_Record set:_
* * * *

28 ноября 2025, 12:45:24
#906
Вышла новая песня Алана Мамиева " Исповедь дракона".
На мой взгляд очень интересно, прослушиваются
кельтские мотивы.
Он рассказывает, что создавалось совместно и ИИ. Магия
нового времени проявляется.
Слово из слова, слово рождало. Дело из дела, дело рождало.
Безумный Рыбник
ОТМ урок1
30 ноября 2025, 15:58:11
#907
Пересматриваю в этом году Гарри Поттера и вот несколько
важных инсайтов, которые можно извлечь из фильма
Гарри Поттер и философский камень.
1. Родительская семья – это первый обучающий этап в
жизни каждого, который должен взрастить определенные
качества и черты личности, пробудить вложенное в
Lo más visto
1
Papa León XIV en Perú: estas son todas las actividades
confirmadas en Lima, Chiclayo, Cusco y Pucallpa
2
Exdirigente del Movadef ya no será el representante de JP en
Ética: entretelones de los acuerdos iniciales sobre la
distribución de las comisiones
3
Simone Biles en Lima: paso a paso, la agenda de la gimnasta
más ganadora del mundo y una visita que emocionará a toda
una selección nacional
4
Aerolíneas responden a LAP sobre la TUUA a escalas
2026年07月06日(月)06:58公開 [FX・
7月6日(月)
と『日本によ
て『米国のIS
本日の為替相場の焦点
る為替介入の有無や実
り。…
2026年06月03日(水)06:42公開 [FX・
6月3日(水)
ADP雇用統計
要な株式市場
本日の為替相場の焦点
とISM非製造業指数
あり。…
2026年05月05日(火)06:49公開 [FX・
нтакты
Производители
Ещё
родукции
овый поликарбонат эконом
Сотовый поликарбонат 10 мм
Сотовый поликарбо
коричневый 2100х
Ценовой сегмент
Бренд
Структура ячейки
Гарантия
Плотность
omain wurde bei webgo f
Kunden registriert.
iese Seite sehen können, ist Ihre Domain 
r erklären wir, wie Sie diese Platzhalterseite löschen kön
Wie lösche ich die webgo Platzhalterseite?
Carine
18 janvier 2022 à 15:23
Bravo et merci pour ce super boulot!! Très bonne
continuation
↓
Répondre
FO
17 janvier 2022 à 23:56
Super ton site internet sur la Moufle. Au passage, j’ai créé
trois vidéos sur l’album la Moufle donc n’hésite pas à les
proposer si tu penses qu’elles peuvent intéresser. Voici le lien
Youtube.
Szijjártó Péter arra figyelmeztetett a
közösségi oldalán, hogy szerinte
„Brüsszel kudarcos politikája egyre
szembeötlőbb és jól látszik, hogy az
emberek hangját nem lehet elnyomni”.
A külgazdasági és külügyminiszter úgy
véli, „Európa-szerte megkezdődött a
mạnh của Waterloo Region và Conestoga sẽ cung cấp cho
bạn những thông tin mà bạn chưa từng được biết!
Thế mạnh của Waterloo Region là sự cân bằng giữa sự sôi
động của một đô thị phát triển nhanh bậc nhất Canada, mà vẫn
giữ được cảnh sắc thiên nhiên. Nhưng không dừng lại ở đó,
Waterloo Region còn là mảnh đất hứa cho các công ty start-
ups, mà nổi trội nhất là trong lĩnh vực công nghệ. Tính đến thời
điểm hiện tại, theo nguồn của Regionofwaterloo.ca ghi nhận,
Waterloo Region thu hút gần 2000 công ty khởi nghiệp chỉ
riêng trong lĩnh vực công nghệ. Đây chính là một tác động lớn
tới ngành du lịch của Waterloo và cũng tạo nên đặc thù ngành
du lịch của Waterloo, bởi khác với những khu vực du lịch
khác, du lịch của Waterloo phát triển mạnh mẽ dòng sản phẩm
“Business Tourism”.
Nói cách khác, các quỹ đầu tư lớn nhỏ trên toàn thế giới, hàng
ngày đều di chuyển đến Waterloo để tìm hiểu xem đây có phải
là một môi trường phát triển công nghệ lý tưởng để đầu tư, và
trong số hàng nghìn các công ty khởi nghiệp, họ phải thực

* * * *

_Work request:_
Scan the data for lines containing "khác" and copy all of them.

_Reply to the exercise:_
du lịch của Waterloo, bởi khác với những khu vực du lịch
khác, du lịch của Waterloo phát triển mạnh mẽ dòng sản phẩm
Nói cách khác, các quỹ đầu tư lớn nhỏ trên toàn thế giới, hàng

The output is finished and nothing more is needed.